INSTRUCTIONS FOR THE TASK = Return a copy of every line in the data below that contains "trong".

MATERIAL SUPPLIED =
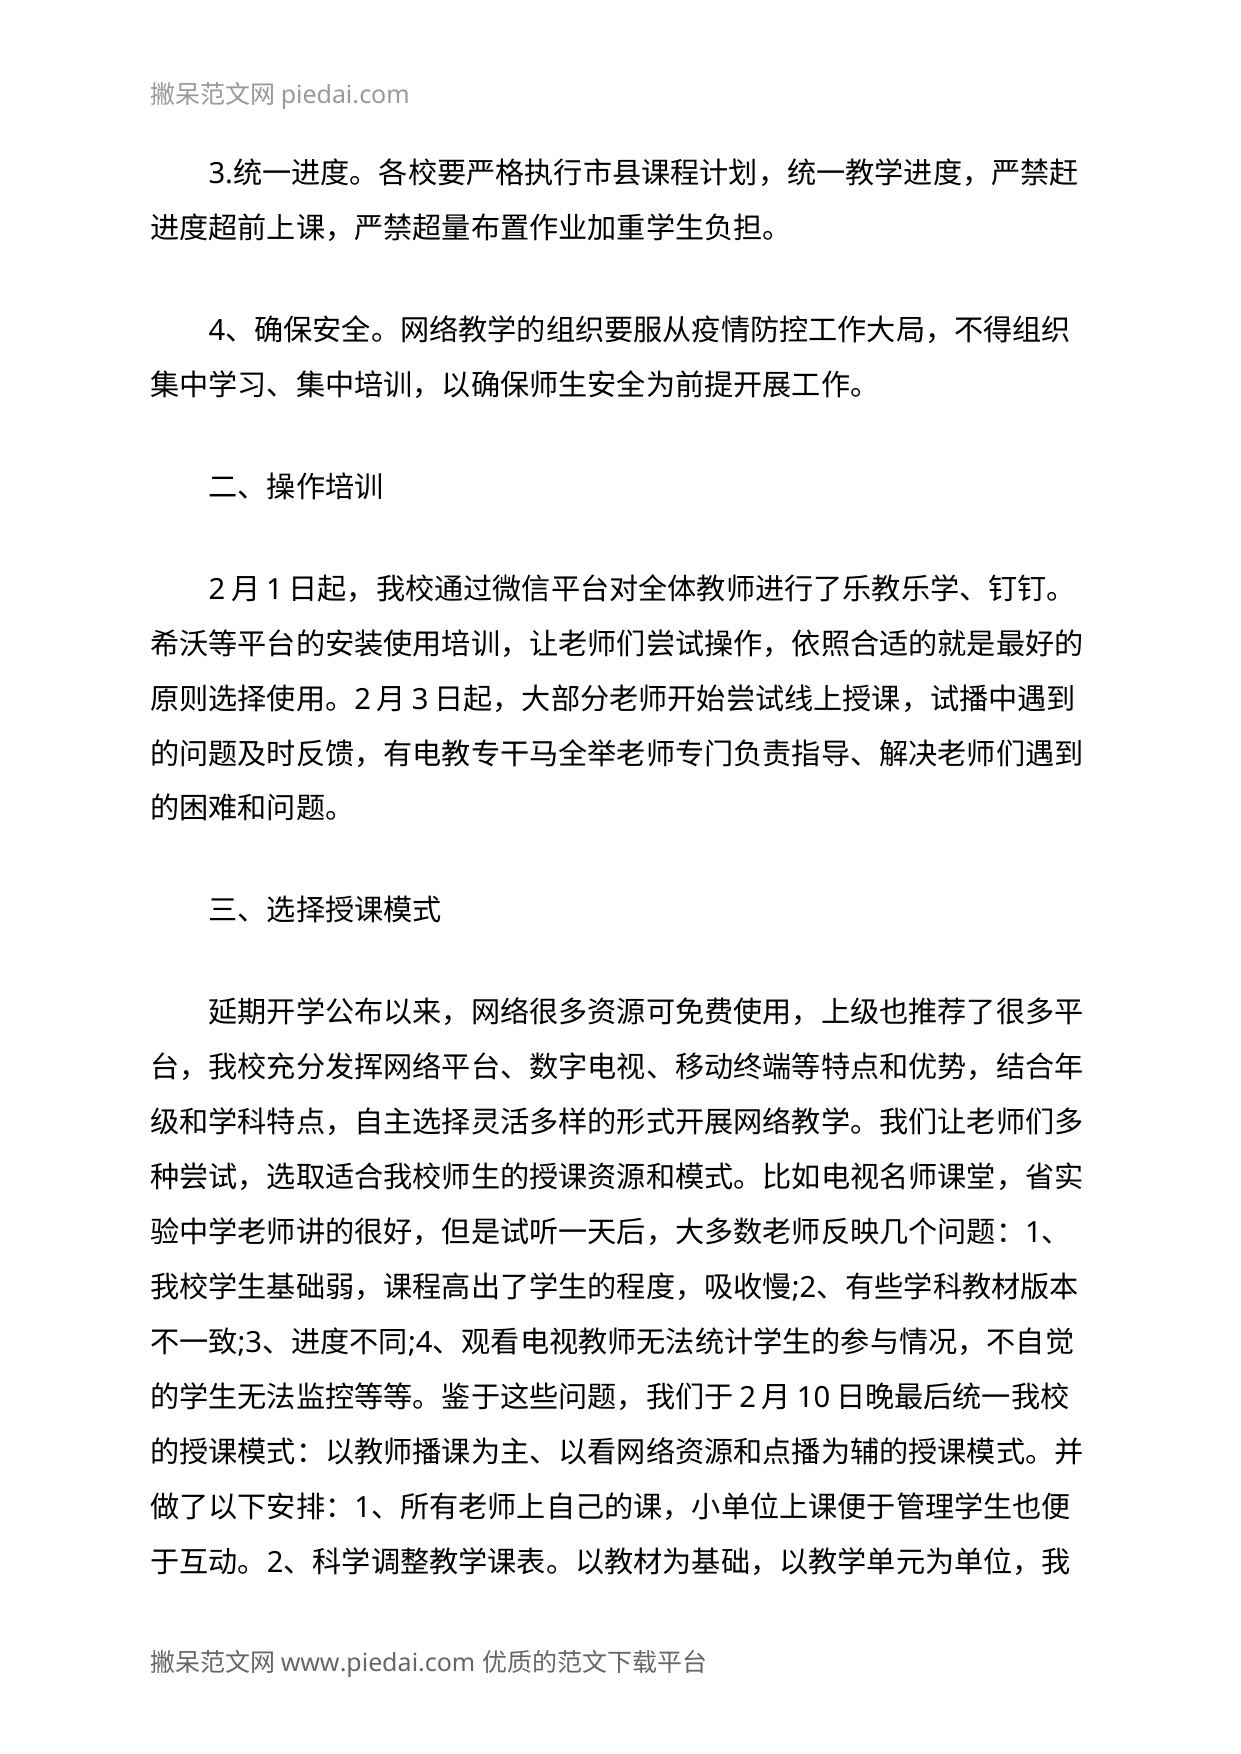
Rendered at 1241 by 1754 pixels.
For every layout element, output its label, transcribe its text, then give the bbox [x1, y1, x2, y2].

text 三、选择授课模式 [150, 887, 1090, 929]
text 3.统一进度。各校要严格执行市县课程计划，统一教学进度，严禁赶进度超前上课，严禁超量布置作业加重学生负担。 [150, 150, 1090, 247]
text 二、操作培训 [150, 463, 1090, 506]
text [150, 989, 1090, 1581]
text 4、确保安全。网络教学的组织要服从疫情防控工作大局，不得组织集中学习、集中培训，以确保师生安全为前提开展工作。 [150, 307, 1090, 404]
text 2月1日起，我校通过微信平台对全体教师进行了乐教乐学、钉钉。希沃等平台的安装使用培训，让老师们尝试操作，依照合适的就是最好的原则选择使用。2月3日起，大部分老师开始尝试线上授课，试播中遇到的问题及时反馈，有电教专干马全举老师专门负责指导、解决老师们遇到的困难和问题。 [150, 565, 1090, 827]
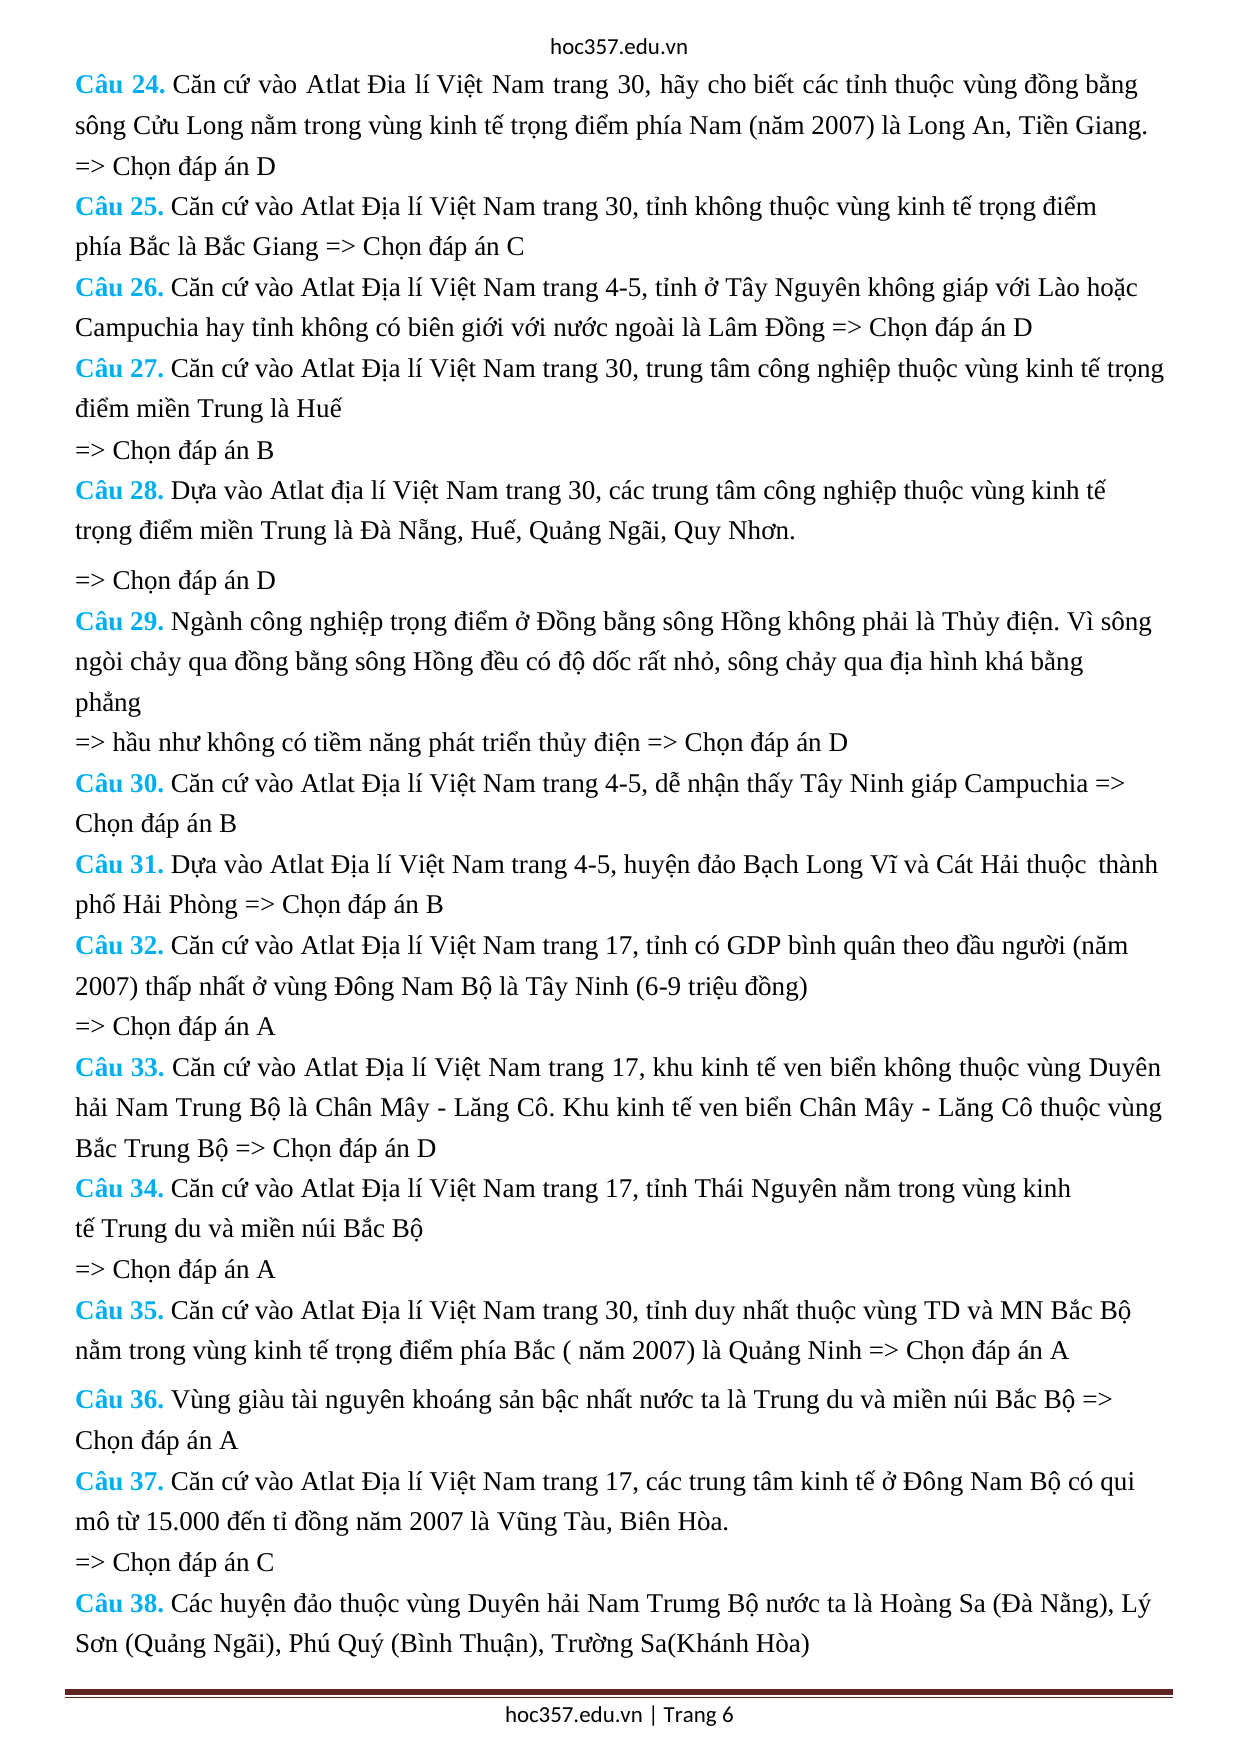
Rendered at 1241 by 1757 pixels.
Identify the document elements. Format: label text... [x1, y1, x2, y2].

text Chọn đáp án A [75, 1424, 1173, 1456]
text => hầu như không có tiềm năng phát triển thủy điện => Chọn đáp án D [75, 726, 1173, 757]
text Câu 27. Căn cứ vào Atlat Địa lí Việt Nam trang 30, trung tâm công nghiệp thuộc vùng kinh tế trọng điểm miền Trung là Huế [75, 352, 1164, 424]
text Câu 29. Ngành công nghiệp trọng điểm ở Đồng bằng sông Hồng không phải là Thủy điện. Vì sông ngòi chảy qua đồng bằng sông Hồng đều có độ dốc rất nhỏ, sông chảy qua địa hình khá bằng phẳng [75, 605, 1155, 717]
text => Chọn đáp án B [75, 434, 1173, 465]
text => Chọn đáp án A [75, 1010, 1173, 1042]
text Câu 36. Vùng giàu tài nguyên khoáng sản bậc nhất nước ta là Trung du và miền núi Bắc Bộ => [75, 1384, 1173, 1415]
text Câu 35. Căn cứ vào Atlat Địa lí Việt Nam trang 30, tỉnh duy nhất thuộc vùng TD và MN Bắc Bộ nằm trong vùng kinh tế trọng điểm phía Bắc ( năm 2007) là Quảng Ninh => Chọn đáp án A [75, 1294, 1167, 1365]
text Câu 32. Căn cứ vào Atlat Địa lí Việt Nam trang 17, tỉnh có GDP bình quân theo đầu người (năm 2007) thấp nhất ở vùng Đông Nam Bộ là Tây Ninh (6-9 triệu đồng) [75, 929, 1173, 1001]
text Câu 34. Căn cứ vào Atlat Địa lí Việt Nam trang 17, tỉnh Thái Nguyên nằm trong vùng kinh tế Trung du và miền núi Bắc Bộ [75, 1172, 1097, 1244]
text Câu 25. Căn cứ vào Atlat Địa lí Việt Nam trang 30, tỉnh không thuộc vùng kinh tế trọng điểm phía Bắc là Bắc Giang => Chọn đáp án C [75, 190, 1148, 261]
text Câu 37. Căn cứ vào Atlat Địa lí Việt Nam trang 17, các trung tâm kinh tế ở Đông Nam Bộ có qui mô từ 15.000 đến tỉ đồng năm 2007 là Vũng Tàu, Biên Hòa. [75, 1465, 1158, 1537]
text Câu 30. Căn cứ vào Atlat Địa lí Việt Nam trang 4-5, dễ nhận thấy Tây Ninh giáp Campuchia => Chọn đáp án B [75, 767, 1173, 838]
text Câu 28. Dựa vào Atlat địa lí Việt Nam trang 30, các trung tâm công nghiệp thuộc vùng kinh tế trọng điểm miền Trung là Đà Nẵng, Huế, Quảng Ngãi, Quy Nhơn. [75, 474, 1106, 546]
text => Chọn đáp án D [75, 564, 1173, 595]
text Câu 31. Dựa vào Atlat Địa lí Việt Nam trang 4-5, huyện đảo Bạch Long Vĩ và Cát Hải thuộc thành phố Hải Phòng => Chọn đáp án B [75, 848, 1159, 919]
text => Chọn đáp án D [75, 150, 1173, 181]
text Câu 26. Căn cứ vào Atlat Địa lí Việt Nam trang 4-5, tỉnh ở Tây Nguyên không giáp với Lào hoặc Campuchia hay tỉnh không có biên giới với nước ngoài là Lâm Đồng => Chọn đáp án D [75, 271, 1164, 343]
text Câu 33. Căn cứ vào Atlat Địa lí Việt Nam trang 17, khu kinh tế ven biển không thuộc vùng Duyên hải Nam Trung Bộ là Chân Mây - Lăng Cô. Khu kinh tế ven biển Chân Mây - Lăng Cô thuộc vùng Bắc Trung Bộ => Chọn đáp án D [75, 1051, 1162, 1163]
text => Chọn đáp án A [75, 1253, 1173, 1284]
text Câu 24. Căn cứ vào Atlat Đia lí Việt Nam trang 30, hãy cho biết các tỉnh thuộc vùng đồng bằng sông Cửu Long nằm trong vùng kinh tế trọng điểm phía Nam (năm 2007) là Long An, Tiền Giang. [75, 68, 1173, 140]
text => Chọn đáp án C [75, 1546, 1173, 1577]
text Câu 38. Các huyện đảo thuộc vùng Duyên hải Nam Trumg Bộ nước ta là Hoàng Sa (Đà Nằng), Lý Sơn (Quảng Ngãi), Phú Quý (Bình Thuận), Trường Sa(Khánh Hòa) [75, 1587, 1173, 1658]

EXERCISE SOLUTION =
text Câu 35. Căn cứ vào Atlat Địa lí Việt Nam trang 30, tỉnh duy nhất thuộc vùng TD và MN Bắc Bộ nằm trong vùng kinh tế trọng điểm phía Bắc ( năm 2007) là Quảng Ninh => Chọn đáp án A [75, 1294, 1167, 1365]
text Câu 34. Căn cứ vào Atlat Địa lí Việt Nam trang 17, tỉnh Thái Nguyên nằm trong vùng kinh tế Trung du và miền núi Bắc Bộ [75, 1172, 1097, 1244]
text Câu 24. Căn cứ vào Atlat Đia lí Việt Nam trang 30, hãy cho biết các tỉnh thuộc vùng đồng bằng sông Cửu Long nằm trong vùng kinh tế trọng điểm phía Nam (năm 2007) là Long An, Tiền Giang. [75, 68, 1173, 140]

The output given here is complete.